And stumble he did, as he discussed his prospective independent candidacy last week. When the Phoenix asked Mihos to comment on the aforementioned theory — i.e., that by running as an independent, he’d only be helping the Democrats — the candidate had two good answers at his disposal. The first was pragmatic: since unenrolled voters, a/k/a independents, comprise more than half the Massachusetts electorate, an independent candidate would immediately represent the state’s biggest voting bloc. The second was idealistic: voters are sick of the status quo, tired of partisan bickering, and desperate for leaders who’ll spend their time getting things done rather than scoring political points.
Mihos chose neither.

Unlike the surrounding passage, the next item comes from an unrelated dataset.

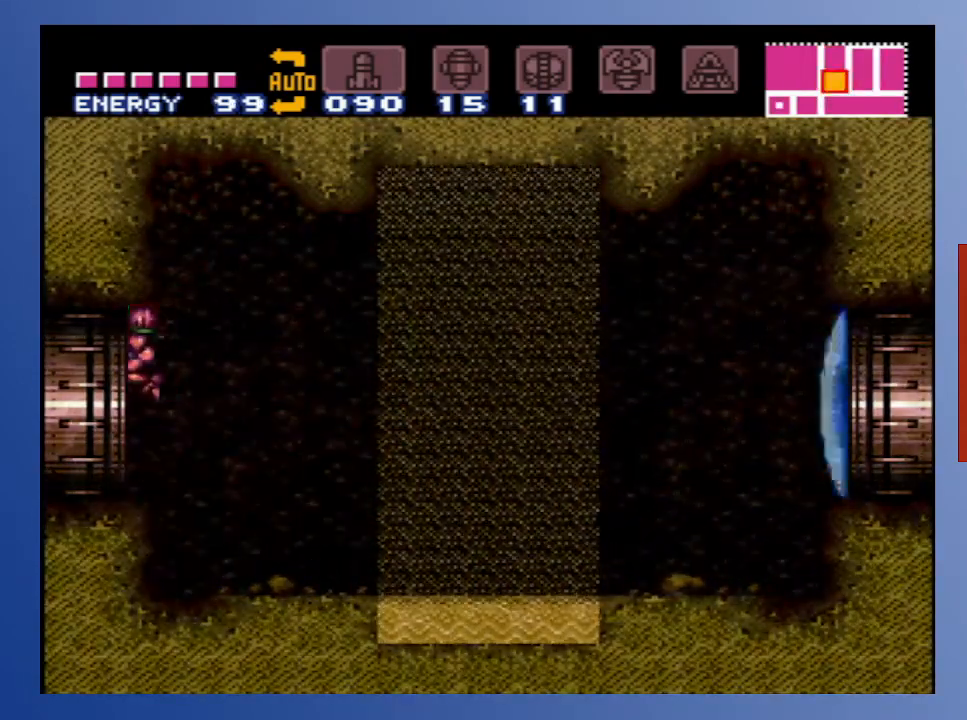
{"buttons": ["DPAD_LEFT"], "left_stick": "center", "right_stick": "center", "events": []}
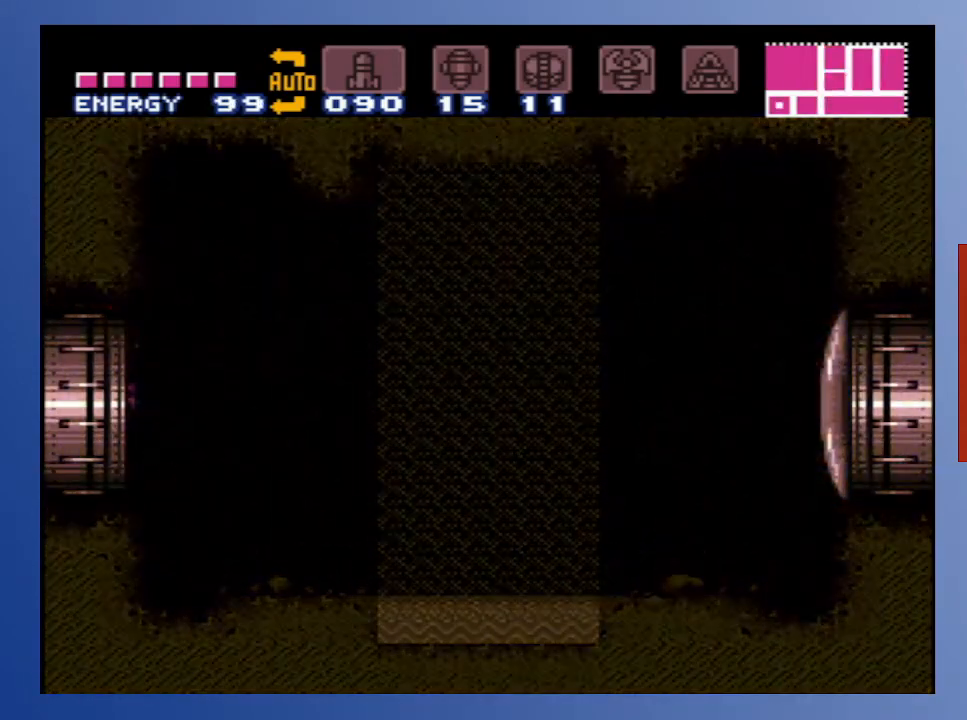
{"buttons": [], "left_stick": "center", "right_stick": "center", "events": [[67, "DPAD_LEFT", "up"]]}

Instead, he essentially said that his only reason for running as an independent would be his inability to get a fair shake in the Republican primary. Here’s the exchange in question:
Mihos: I’ve been a Republican in the Commonwealth longer than Mitt Romney and Kerry Healey combined.... I don’t have to prove my stripes to anybody. We’re doing everything we possibly can to earn our way onto the Republican ballot by getting 15 percent in the convention.... I’ve always been a Republican. But what is troubling, to me, is that [Healey] controls the party, the party apparatus, the credentials committee. Her husband’s business partner [Darrell Crate, who works with Sean Healey at Beverly-based Affiliated Managers Group] is the head of our party. The sitting Republican governor has already come out and endorsed her. All the state senators and all the state reps have basically stood with her....
Phoenix: Your Republican allegiance is obvious. But are you also intrigued by the idea of going the independent route? If you do, would it reflect more than just your conviction that you can’t get a fair shake in the Republican Party?
Mihos: It would be that, in the final analysis, we would have determined — after doing all our due diligence, after looking at all our options — that we could not get a fair shot at the ballot by going through the convention process as a Republican. That’s all it would reflect.
Independents’ day
With all due respect, that has the makings of one weak-ass stump speech. If Mihos opts for an independent run, but keeps talking about what a good Republican he’s always been, he’s likely to be dismissed as an IINO — an Independent in Name Only. And the story line that’s already been written will likely come to pass: Mihos and Healey beat each other up targeting the same voter pool, and a yet-to-be-determined Democrat glides into the governor’s office come November.
It doesn’t have to be that way, however. The raw material for Mihos to remake himself as an independent icon is there. To begin with, there’s his checkered history with the Massachusetts Republican Party. Mihos rose to public prominence as a board member at the Massachusetts Turnpike Authority, where he publicly challenged the Swift administration’s handling of the ballooning Big Dig budget. When Mihos and fellow board member Jordan Levy opposed a proposal to cover cost overruns by raising tolls on the Pike, Swift, who’d become acting governor when Paul Cellucci became ambassador to Canada, tried to fire the two men. In 2002, however, the state’s Supreme Judicial Court ruled in favor of Mihos and Levy, who kept their seats on the board.